Jadi apa yang terjadi? Tim Caltech menemukan bahwa tikus dengan mikroorganisme yang ditransplantasikan dari anak-anak dengan ASD mulai menunjukkan perilaku yang mirip dengan karakteristik autisme pada manusia.

Tikus ini kurang bersuara dibandingkan tikus dalam kelompok kontrol. Mereka juga cenderung melakukan perilaku yang lebih berulang dan menghabiskan lebih sedikit waktu untuk berinteraksi dengan tikus lain.

Otak tikus yang menerima mikrobiota dari anak-anak autis juga menunjukkan perubahan dalam ekspresi gen, dan para peneliti memperhatikan perubahan pada tingkat molekul yang disebut metabolit. Secara khusus, metabolit asam 5-aminovaleric (5AV) dan taurin hadir di tingkat yang lebih rendah di otak tikus dengan mikrobiota ASD.

Para peneliti berpikir bahwa ini mungkin penting karena metabolit ini mempengaruhi reseptor gamma-aminobutyric acid (GABA) di otak, yang membantu mengatur komunikasi antar sel otak. Salah satu karakteristik ASD adalah ketidakseimbangan rasio kegembiraan terhadap penghambatan dalam komunikasi saraf ini.

5AV dan taurin dapat mempengaruhi perilaku ASD

Tim Caltech tidak berhenti sampai di situ. Selanjutnya, mereka mempelajari sejenis tikus lab yang disebut tikus BTBR, yang hadir secara alami dengan perilaku seperti ASD. Tim tertarik untuk mencari tahu apa yang akan terjadi jika kadar 5AV dan taurin pada tikus ini meningkat. Misalnya, apakah akan ada perubahan dalam perilaku seperti ASD ini?

Studi ini menemukan bahwa merawat tikus dengan 5AV atau taurin menyebabkan penurunan yang nyata dalam karakteristik perilaku mirip ASD pada tikus BTBR. Dan, ketika para peneliti memeriksa aktivitas otak pada tikus-tikus ini, mereka menemukan hubungan yang kuat antara peningkatan level 5AV dan penurunan rangsangan di otak.

Mazmanian memperingatkan bahwa meskipun penelitian ini mengidentifikasi cara untuk memanipulasi perilaku tipe ASD pada tikus, belum tentu mungkin untuk menggeneralisasi hasilnya kepada manusia. Dia menambahkan:

"Namun, penelitian ini memberikan petunjuk tentang peran yang dimainkan mikrobiota usus dalam perubahan saraf yang terkait dengan ASD."
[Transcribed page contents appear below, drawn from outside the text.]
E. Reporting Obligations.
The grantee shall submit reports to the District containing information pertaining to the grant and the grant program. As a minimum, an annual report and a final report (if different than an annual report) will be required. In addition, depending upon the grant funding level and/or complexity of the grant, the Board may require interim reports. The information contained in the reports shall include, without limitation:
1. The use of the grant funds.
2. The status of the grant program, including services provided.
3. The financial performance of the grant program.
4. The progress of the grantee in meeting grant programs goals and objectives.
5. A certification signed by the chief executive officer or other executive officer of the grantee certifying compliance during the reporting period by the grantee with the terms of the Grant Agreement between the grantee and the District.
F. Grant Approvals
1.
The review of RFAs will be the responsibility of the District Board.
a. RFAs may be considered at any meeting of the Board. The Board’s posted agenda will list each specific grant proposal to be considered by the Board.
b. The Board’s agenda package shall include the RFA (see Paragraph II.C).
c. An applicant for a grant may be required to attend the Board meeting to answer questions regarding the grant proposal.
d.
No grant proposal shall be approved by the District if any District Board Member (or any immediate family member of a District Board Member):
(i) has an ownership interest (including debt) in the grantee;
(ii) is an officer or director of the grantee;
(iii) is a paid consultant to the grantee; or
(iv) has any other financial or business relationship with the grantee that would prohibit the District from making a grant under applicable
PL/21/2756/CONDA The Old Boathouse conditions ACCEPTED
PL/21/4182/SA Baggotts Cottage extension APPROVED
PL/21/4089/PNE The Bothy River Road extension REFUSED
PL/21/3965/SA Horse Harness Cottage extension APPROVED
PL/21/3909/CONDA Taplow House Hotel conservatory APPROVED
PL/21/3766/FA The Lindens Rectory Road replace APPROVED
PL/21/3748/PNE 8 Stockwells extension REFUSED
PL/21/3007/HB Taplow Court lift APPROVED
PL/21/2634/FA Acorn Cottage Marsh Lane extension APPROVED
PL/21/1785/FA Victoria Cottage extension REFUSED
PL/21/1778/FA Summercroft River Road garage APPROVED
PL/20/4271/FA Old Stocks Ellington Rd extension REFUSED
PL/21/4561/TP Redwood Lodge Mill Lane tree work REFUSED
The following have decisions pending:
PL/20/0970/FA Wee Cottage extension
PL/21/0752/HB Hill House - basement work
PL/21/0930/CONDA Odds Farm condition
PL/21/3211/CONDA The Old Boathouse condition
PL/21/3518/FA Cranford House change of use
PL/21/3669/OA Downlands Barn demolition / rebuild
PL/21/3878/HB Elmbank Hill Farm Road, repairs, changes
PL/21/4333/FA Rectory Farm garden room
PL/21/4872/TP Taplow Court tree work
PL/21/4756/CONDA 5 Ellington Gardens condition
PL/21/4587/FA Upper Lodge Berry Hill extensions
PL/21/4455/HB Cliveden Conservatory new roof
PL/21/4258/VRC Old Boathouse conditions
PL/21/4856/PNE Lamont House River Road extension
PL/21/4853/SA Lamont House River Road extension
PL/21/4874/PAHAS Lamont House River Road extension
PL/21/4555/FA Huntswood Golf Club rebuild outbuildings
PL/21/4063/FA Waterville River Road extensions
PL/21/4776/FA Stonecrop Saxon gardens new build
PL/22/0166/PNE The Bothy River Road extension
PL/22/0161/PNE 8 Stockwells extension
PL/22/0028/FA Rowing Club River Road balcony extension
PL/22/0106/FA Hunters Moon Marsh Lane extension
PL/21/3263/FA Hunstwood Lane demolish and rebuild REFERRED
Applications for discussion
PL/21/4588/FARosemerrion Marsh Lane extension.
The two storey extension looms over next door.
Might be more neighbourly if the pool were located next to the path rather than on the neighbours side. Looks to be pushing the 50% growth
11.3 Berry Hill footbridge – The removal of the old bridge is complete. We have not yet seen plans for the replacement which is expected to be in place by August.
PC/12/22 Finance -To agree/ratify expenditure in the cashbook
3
“Ini menunjukkan bahwa gejala ASD, suatu hari nanti, dapat diatasi dengan metabolit bakteri atau obat probiotik. Lebih lanjut, ini membuka kemungkinan bahwa ASD […] dapat diobati dengan terapi yang menargetkan usus daripada otak, pendekatan yang tampaknya lebih mudah diatur. ”

Sarkis Mazmanian

Baru saja, Berita Medis Hari Ini melaporkan pada penelitian lain yang menyelidiki hubungan antara mikrobioma usus dan autisme.

Dalam studi ini, anak autis menerima jenis terapi baru yang disebut terapi transfer mikrobiota (MTT), yang melibatkan pembekuan feses orang neurotipikal dan memberikannya secara oral atau rektal kepada orang yang menerima pengobatan.

Hasil penelitian menunjukkan peningkatan 45% dalam pengukuran bahasa, interaksi sosial, dan perilaku. Namun, dalam melaporkan penelitian ini, kami mempertanyakan sejauh mana tepat untuk mempertimbangkan aspek perilaku ASD sebagai gejala kondisi klinis daripada fitur alami dari keanekaragaman saraf.

none:  disleksia osteoporosis kandung kemih terlalu aktif- (oab)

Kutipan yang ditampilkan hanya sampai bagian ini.